Atlético de Madrid: Terceiro maior campeão, na segunda divisão…

Sofrimento. Esta é a sensação do torcedor do Atlético de Madrid, ao ver seu clube ser rebaixado para a segunda divisão da Espanha pela primeira vez da história, na temporada 1999/2000. E pior foi a temporada seguinte, na qual o clube não conseguiu retornar à elite do futebol espanhol por causa do saldo de gols.

O Atlético de Madrid terminou a temporada 2000/1 na quarta colocação da segunda divisão, junto com o Tenerife, que acabou sendo promovido por causa de seu saldo de gols. Os tradicionais Sevilla e Betis terminaram nas duas primeiras colocações.

Sofrimentos pela quase promoção ocorreram com torcedores de várias equipes espanholas, mas não com o terceiro maior campeão da Espanha e a quarta maior torcida do país.

A temporada 2001/2 promete ser melhor para o clube, que contratou o técnico Luís Aragonés, que foi jogador e estrela do time no passado. Logo na primeira rodada da segunda divisão derrotou o Jaén por 2 a 0, e chegou à semifinal da última Copa da Espanha, perdendo para o Zaragoza.

É uma triste ambição para um clube que chegou a vencer o Mundial Interclubes, em 1974.

O Atlético já foi grande. Títulos eram comuns para uma torcida fanática e somente menos que o Barcelona, Real Madrid e Athletic Bilbao. O clube conquistou nove ligas e nove Copa del Rey. A última conquista foi em 1996, com o famoso 'Doblete', quando conquistou ambas as competições.

Mas na Europa, o Atlético também foi grande. Conquistou a Recopa em 1962, na segunda edição da competição. A equipe derrotou a então campeã Fiorentina na segunda partida, na Alemanha, depois de um empate por 1 a 1 na Escócia. Com uma bela atuação de Peiro, jogador lendário do clube, venceu por 3 a 0, uma equipe violeta que tinha o goleiro da Itália Albertosi.
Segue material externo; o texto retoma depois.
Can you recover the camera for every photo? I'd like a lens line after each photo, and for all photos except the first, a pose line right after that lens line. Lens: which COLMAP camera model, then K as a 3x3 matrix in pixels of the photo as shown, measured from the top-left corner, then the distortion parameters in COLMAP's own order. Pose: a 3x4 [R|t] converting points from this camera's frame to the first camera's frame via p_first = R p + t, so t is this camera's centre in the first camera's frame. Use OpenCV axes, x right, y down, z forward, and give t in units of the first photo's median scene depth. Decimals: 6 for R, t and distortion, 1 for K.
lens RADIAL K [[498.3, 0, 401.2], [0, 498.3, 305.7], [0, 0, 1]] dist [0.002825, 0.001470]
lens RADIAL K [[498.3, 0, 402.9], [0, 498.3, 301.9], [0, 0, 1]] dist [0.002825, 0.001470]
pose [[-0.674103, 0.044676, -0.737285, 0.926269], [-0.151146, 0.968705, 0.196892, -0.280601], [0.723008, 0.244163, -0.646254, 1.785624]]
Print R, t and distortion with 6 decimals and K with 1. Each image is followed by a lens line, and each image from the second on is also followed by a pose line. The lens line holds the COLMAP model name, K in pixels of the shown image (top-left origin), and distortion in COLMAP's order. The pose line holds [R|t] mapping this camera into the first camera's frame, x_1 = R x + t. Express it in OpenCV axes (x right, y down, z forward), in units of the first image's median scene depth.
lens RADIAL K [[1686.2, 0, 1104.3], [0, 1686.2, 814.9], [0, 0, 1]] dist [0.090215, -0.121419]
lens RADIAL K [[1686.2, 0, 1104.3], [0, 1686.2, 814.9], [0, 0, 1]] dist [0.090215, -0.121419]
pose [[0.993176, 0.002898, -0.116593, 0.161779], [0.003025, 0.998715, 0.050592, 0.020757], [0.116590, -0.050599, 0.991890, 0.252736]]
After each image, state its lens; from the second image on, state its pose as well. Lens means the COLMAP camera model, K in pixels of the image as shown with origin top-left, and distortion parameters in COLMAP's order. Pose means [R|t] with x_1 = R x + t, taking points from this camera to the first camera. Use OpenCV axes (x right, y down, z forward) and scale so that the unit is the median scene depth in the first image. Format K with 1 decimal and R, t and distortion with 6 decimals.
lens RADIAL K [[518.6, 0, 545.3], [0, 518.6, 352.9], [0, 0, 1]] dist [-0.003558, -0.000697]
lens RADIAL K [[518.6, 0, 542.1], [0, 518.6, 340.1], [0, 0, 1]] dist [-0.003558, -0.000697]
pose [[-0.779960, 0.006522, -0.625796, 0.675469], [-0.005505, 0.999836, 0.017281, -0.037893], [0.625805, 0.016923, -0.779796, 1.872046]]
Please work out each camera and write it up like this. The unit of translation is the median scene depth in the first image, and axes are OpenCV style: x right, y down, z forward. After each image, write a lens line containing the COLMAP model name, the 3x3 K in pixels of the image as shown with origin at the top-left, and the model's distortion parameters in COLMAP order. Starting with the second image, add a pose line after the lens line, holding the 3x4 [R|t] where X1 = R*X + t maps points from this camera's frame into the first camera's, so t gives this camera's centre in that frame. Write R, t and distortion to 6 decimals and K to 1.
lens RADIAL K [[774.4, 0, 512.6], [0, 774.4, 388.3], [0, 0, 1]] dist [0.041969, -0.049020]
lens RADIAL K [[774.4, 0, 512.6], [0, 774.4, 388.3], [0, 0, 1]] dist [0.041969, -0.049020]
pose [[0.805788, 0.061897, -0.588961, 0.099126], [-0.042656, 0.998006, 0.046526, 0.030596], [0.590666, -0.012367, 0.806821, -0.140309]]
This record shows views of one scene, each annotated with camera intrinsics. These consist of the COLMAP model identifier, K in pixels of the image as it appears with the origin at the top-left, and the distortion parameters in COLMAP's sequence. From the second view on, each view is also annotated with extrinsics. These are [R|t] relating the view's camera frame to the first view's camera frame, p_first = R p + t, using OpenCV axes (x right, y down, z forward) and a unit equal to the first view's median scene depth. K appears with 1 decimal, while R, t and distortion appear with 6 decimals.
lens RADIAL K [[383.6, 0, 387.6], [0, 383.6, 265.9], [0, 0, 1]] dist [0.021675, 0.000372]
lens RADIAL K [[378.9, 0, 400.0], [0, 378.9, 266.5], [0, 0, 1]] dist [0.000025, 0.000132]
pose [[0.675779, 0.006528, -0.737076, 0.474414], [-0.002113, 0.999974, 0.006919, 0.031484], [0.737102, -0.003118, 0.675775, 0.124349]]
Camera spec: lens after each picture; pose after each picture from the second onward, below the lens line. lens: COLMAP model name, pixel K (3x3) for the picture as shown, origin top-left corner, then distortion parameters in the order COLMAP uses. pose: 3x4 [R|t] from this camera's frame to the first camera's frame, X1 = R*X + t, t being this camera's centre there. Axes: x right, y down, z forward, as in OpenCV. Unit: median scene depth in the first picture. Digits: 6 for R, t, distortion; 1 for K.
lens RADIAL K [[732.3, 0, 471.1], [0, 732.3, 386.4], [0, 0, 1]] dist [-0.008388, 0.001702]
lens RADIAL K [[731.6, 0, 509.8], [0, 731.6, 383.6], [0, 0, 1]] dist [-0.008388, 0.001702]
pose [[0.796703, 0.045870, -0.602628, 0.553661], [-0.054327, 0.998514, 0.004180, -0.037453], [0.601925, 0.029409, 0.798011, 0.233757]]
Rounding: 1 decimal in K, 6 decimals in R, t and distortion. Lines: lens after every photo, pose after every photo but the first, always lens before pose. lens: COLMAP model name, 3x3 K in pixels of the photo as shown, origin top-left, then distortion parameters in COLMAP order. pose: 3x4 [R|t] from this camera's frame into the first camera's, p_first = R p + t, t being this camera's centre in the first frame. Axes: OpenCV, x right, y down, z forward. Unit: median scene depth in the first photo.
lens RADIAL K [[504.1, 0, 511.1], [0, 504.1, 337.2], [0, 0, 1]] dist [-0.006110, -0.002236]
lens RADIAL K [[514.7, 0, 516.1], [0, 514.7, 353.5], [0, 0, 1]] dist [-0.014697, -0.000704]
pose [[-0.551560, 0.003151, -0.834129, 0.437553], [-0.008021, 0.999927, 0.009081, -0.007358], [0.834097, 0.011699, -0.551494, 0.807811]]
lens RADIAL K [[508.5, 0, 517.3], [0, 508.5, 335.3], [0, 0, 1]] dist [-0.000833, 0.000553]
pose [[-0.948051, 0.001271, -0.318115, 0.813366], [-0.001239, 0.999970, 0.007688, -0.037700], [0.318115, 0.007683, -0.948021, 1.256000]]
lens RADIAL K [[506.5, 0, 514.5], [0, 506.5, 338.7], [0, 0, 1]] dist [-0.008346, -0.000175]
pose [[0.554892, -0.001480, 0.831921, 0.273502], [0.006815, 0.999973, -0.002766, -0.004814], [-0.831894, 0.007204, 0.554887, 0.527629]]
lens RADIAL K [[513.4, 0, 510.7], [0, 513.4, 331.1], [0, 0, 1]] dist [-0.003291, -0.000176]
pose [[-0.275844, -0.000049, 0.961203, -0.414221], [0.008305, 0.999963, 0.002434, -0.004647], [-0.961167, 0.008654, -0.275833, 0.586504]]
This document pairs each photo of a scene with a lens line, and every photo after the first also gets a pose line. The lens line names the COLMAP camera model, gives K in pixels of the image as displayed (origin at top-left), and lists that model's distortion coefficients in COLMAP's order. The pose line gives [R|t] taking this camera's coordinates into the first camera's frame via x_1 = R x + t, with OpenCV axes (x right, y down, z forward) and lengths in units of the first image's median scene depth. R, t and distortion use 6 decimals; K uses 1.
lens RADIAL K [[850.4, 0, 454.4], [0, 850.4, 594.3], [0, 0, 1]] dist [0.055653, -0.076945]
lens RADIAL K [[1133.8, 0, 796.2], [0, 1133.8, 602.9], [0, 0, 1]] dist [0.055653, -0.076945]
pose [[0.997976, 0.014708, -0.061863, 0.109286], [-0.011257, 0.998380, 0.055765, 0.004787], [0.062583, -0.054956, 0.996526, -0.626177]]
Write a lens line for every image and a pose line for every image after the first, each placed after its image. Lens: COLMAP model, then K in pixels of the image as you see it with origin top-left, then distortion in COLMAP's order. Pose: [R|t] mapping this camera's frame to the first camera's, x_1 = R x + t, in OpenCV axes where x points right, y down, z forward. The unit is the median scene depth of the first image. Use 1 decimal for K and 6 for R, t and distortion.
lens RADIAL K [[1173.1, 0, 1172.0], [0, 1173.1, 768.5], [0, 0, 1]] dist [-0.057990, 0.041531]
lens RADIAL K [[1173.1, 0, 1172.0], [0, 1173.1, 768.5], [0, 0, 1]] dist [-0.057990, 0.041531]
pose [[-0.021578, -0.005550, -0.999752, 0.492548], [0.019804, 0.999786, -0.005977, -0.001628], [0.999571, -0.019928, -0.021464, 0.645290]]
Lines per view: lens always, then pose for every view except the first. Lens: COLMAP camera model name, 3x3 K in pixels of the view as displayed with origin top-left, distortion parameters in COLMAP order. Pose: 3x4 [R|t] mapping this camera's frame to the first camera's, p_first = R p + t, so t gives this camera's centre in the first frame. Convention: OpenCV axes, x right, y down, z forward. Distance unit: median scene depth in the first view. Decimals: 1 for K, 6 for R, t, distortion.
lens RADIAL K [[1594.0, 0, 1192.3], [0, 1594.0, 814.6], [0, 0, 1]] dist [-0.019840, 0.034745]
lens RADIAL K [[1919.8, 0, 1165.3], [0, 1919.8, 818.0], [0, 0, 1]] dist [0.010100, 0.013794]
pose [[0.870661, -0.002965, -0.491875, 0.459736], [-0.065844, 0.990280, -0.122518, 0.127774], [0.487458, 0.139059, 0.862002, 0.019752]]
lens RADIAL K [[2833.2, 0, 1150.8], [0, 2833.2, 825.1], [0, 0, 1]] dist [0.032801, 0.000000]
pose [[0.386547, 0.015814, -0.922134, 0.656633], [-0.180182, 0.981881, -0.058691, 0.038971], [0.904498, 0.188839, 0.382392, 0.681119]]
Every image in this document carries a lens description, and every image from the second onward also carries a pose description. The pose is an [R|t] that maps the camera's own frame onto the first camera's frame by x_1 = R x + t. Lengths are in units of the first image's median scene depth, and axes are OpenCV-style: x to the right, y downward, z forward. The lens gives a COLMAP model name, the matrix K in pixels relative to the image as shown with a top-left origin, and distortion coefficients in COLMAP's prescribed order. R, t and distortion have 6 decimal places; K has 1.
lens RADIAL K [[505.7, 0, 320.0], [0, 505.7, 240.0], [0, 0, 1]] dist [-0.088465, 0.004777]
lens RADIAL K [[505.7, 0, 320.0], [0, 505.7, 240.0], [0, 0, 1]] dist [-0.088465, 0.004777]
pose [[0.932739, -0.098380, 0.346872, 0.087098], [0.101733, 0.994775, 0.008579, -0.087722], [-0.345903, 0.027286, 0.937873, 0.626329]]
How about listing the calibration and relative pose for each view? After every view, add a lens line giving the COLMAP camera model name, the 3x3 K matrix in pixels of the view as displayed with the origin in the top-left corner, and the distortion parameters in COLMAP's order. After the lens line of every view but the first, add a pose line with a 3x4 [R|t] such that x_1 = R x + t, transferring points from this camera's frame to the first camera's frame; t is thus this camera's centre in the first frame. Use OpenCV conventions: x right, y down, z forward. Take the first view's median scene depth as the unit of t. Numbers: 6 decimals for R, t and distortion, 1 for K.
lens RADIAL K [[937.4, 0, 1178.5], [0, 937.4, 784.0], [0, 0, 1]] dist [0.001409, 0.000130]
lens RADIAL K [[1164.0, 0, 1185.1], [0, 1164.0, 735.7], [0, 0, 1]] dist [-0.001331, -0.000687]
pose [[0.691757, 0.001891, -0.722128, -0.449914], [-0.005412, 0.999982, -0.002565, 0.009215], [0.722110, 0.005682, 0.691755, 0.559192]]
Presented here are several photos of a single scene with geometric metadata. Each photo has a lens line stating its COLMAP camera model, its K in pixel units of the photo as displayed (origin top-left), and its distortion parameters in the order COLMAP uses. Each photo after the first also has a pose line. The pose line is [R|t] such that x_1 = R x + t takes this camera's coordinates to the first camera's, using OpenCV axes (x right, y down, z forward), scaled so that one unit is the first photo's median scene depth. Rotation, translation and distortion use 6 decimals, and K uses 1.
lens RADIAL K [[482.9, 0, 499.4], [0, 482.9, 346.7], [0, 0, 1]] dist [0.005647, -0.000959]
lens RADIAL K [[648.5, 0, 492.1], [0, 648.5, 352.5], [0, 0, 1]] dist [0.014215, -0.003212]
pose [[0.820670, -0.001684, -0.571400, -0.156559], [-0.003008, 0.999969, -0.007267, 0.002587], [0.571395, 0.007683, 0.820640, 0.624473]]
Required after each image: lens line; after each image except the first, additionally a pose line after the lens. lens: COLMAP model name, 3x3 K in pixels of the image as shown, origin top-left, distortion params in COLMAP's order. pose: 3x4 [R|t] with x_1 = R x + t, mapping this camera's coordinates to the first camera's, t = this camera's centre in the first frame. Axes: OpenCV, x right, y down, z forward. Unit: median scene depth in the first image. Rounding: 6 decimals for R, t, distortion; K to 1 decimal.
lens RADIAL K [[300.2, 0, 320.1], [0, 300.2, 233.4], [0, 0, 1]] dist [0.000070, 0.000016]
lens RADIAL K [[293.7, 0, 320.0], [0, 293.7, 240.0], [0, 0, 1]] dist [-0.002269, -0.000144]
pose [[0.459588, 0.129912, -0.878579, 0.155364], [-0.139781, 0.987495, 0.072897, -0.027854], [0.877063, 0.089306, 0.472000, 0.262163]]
Mas a maior glória ainda estava por chegar.

O que para o Atlético poderia ter se tornado sua maior glória, acabou parando nas mãos do grande Bayern de Munique, de Sepp Maier, Beckenbauer e Gerd Müller.

Em 1974, a equipe madrilenha se classificou para a final da Liga dos Campeões contra o Bayern, depois de ter eliminado o Galatasaray, da Turquia, o Dynamo de Bucareste, da Romênia, o Estrela Vermelha, da Iugoslávia e o Celtic, da Escócia.

Mas no jogo final, em Bruxelas, o Atlético empatou com o Bayern por 1 a 1, com dois gols na prorrogação. Foi marcado um jogo extra, pois não havia disputa por pênaltis e o calendário permitia.

Mas no jogo extra, o Bayern venceu por 4 a 0, com dois gols de Gerd Müller e dois de Uli Hoeness.

O título do Mundial Interclubes

Em 1975, o clube foi convidado pela UEFA a disputar o Mundial Interclubes, mesmo tendo terminado a Liga dos Campeões na segunda colocação. O Bayern se recusou a disputar o confronto com os sul-americanos, por não concordar com a partida. O Atlético foi a Avellaneda, enfrentar o Independiente, maior campeão da história da Libertadores. No dia 12 de março de 1975, o Independiente venceu por 1 a 0, com um gol de Valvuena.

Mas na partida de volta, no Vicente Calderón, o Atlético venceu heroicamente por 2 a 0, com gols de Javier Irureta e de Ruben 'Ratón' Ayala, aos 40 minutos do segundo tempo. Pela primeira vez na história, ganhava o Mundial Interclubes uma equipe que não havia sido campeã continental.

Anos se passaram assistindo a consecutivas glórias de seu rival Real Madrid, maior campeão espanhol. Mas em 1996, tendo como técnico o iugoslavo Radomir Antic, e com os jogadores Molina, Penev, Roberto e Pantic no elenco, venceram a copa da Espanha e o campeonato espanhol.

Esta foi a última grande glória de um clube acostumado com conquistas, mas hoje em dia é presidido pelo polêmico Jesus Gil y Gil, que é uma espécie de Eurico Miranda da Espanha.

Para a torcida, este ano promete ser o da virada. Veremos!